When in doubt, offer some yield.
That might as well be Bay Street's mantra for the past five years. In a world with rock bottom yields, and in an investment landscape that lacks income trusts, Canadian retail investors have clamoured for yield of any sort.
Seeing the trend, Husky Energy Inc. opted to sell new preferred shares on Monday, pouncing on a rare chance to raise funds in an ugly energy market. Husky's common shares, by contrast, have fallen to a price last seen half way through 2012, scaring off investors of all stripes.
Asked about the decision to offer the preferreds now, a spokesperson said management saw this as an "opportune time, as the market for preferred shares has been good."

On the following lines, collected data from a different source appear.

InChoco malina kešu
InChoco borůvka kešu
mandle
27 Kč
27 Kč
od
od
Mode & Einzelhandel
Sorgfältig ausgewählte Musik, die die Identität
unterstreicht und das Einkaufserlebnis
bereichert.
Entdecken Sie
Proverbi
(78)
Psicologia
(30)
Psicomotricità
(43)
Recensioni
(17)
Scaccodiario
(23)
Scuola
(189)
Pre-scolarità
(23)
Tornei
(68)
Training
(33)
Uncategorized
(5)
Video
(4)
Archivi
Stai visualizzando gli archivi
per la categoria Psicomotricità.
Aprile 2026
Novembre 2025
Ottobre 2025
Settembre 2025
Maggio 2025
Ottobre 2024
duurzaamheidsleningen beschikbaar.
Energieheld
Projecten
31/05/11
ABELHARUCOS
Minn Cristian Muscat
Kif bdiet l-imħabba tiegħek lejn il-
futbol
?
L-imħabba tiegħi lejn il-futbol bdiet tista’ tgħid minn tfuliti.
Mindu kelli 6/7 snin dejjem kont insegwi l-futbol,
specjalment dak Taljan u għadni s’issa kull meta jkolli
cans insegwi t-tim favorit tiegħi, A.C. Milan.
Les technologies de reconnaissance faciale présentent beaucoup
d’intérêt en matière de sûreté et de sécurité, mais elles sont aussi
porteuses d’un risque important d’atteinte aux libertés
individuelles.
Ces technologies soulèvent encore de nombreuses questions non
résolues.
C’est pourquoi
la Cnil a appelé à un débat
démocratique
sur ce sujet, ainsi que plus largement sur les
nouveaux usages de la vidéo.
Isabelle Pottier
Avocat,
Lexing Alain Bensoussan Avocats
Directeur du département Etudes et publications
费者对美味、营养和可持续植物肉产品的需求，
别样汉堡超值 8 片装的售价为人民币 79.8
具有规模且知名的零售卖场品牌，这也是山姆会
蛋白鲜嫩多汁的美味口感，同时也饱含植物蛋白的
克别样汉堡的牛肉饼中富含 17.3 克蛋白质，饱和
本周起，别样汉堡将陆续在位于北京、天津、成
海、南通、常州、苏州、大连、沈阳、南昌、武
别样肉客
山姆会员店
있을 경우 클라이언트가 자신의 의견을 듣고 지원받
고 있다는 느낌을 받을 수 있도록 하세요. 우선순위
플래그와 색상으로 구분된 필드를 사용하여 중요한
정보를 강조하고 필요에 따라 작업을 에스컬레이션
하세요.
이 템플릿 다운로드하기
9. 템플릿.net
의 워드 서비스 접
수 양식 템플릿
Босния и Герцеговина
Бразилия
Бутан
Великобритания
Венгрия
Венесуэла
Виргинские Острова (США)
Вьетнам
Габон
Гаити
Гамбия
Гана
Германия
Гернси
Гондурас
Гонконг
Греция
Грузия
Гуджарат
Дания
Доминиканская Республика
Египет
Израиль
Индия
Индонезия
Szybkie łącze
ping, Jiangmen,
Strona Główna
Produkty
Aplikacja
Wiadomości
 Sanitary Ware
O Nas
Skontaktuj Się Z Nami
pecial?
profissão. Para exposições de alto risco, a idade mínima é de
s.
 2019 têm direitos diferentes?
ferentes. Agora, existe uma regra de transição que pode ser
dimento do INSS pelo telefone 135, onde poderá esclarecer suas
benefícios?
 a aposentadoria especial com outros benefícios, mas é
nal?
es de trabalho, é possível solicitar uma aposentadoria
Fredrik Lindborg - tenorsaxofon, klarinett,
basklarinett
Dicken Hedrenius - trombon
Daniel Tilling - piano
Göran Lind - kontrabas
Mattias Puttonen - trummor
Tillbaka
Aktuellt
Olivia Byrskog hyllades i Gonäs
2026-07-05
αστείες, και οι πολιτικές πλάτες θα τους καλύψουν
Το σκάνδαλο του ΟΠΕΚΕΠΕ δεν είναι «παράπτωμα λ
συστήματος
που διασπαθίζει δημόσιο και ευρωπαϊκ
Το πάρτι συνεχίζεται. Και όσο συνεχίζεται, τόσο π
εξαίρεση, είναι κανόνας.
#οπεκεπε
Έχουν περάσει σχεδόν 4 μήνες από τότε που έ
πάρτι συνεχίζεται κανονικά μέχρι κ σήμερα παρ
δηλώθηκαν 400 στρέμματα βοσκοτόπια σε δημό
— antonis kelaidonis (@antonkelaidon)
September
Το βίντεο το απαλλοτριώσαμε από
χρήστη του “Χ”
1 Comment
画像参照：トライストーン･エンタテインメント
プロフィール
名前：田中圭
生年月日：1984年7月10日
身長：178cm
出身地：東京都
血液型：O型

That's an understatement. It had been blazing. Since January, the Canadian banks have sold nearly $5-billion worth of preferred shares as they refinance old issues that no longer meet global rules for capital treatment. Many of these offerings have been upsized after they were initially launched, just as Manulife Financial Corp.'s own deal was increased to $250-million last week.
In order to sell $200-million of new preferred shares, Husky agreed to pay a 4.5 per cent annual coupon to investors. (Scotia Capital and TD Securities and co-led the offering; CIBC World Markets, RBC Dominion Securities and BMO Nesbitt Burns co-led Husky's only other preferred share deal in 2011.) 4.5 per cent may seem cheap considering the risk in the underlying energy market, but Husky is still paying up in order to be able to finance. A portion of the proceeds will be used to repay outstanding bonds that offer investors a 3.75 per cent annual yield and come due in 2015.
The deal is Husky's second financing this year. The first was a $750-million (U.S.) debt deal issued out of the U.S.